Mientras tanto, el MoMA mantenía la obra bajo estricta custodia. No pertenecía formalmente al museo, pero sí tenía derecho de depósito hasta que se cumplieran las condiciones estipuladas por el propio Picasso: que en España hubiera libertad y un Gobierno representativo. La interpretación exacta de esa cláusula fue objeto de múltiples fricciones. Tras la muerte de Franco, hubo sectores del exilio que consideraban que la monarquía parlamentaria no bastaba; otros, sobre todo en el País Vasco, reclamaban el cuadro como patrimonio de Euskadi, no de Madrid.

Dumas tuvo que maniobrar entre todas estas tensiones, viajando en secreto a Madrid para entrevistarse con las autoridades españolas, entre otros con Suárez y el rey Juan Carlos. Tuvo que calmar a los herederos, algunos de los cuales dudaban sobre la conveniencia de ceder el cuadro y sus bocetos (incluidos expresamente por Picasso en el lote que debía volver a la España democrática) sin contraprestación. Garantizó que el traslado no fuera instrumentalizado políticamente por el nuevo Gobierno español. Y, sobre todo, logró que el MoMA accediera a entregar la obra en septiembre de 1981, una vez consolidada la democracia.

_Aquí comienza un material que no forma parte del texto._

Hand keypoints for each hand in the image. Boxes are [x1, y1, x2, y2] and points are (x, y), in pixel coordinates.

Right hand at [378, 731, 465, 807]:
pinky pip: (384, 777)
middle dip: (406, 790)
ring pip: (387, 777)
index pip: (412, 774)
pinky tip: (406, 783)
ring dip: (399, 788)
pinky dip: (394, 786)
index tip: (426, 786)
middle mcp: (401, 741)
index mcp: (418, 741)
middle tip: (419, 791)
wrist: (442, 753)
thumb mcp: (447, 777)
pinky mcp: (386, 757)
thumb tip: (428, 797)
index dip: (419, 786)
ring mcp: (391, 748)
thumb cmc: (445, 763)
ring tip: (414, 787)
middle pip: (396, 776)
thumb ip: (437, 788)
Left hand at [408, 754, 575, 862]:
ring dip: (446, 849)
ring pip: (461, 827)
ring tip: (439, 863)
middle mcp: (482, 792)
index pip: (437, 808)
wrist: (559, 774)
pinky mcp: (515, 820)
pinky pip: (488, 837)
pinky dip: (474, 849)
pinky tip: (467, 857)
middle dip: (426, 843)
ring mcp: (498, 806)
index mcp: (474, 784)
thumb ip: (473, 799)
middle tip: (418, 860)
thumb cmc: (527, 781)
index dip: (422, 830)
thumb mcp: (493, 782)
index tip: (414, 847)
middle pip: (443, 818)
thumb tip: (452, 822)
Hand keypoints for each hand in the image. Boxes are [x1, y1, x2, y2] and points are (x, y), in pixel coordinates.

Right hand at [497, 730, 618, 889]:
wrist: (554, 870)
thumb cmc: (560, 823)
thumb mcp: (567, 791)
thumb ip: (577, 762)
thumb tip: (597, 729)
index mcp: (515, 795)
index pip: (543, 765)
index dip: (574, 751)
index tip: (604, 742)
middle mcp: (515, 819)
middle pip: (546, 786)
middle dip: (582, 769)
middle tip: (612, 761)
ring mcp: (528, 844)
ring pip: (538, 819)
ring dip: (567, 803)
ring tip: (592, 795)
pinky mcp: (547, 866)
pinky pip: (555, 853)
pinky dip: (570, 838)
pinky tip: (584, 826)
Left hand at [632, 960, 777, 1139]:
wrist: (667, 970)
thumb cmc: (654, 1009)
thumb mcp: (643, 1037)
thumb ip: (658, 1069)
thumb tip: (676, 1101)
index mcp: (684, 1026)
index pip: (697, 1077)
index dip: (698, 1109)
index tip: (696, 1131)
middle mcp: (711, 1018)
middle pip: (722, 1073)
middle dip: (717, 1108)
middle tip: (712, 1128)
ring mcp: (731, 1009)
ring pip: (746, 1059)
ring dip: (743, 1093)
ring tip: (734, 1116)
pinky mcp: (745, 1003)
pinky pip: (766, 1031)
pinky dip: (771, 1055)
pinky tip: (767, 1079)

Sexo, bromas y dinero debajo de la cama

Además de en el affaire Guernica, el libro de Dumas y Savatier se recrea en los detalles de la vida íntima del último Picasso en Notre-Dame-de-Vie. Aquel Picasso crepuscular dibujaba sin descanso –sexos femeninos, sobre todo– y se negaba a tirar nada, desde sobres de cartas hasta apuntes eróticos que Jacqueline, con la complicidad de Dumas, acabó quemando en la chimenea tras su muerte. "No tienen valor artístico", dictaminó ella. "No sirven ni al arte ni a la memoria del pintor".

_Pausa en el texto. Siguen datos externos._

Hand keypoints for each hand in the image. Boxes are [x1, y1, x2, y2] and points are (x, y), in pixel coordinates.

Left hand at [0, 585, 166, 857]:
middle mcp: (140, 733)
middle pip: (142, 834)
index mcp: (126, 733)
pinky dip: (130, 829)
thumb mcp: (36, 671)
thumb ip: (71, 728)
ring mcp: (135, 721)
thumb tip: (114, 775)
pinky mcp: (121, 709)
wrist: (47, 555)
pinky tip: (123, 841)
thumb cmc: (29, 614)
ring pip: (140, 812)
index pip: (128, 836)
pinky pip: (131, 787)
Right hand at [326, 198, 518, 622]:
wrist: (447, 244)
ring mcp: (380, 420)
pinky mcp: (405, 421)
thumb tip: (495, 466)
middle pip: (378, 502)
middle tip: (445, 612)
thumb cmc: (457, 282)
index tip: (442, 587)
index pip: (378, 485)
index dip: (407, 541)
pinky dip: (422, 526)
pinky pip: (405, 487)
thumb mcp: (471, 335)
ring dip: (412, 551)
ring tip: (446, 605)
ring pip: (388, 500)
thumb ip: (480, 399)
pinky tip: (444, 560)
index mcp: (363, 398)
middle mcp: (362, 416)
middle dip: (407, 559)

Aquel Picasso animaba a su loro a defecar a voluntad para divertir a las visitas firmaba cheques que nadie cobraba, porque su firma valía más que el importe del talón de turno, y pagaba sus cenas con un garabato sobre el mantel. No era exactamente tacaño, pero sí tenía una relación neurótica con el dinero. Tras su muerte, se descubrieron varias maletas repletas de billetes debajo de su cama. Se negó siempre a ingresarlos en el banco. "No quiero intereses", dijo una vez.

Dumas fue testigo de estas rarezas con una mezcla de indulgencia y admiración. Lo acompañó en visitas teatrales, lo escuchó despotricar contra sus hijos, lo vio emocionarse con un regalo de Rostropóvich y lo oyó recitar versos surrealistas que nadie comprendía del todo. Una vez le pidió que se dejara barba para hacerle un retrato. El abogado obedeció. El resultado fue un dibujo fechado en julio de 1970, que conservó hasta el final de su vida.

Firma de la herencia de Picasso en 1979 en ausencia de su viuda.
Firma de la herencia de Picasso en 1979 en ausencia de su viuda.

La muerte del pintor, en 1973, no detuvo su influencia. Dumas asumió entonces la doble tarea de defender su legado artístico y gestionar el complicado reparto de su herencia, que se firmó seis años después. "Era un hombre difícil, pero nunca mezquino", escribe. "Su vida privada era un laboratorio de caos; su pintura, la manera de ordenarlo".